─── Extracted material ───

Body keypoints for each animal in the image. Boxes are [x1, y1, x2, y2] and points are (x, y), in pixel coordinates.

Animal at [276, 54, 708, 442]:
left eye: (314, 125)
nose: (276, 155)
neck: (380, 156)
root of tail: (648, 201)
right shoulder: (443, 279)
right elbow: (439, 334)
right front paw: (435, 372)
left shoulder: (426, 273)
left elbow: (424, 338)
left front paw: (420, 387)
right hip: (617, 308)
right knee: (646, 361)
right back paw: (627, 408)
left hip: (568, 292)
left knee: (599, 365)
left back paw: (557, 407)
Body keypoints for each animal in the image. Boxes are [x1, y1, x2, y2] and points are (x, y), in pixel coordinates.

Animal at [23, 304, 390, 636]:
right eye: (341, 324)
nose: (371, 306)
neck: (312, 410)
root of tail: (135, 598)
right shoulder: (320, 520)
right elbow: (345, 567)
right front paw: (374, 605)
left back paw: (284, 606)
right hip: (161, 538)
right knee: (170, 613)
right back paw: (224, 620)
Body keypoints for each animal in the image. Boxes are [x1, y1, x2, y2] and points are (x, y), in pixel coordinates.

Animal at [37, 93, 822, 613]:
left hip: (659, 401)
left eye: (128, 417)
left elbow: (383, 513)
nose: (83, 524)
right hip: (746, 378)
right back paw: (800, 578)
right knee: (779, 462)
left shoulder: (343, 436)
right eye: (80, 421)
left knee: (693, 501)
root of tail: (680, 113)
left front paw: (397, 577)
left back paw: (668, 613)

───
─── Extracted material ───

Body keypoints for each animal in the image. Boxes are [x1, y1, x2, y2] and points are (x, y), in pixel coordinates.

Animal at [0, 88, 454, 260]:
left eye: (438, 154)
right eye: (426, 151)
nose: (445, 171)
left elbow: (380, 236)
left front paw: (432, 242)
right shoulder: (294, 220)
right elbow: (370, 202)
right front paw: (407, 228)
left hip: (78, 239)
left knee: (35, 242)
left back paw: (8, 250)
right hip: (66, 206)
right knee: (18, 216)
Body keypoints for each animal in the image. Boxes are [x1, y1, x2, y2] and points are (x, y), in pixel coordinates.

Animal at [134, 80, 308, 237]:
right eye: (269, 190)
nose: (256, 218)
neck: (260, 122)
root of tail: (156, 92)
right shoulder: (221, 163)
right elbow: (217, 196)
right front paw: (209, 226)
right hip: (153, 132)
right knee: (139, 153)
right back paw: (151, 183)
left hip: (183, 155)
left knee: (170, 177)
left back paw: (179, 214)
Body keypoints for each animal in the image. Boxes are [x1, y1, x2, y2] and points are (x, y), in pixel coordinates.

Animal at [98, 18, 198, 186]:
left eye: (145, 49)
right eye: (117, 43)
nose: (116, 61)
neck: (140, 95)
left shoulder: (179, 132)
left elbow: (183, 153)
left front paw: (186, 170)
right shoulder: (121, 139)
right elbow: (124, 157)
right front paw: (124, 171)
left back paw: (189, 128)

───

*Your instructions:*
Copy out only the lines of the records above from the one with "nose: (83, 524)" through the one with "left back paw: (668, 613)", exactly as they stand, both included.

*Task output:*
nose: (83, 524)
right hip: (746, 378)
right back paw: (800, 578)
right knee: (779, 462)
left shoulder: (343, 436)
right eye: (80, 421)
left knee: (693, 501)
root of tail: (680, 113)
left front paw: (397, 577)
left back paw: (668, 613)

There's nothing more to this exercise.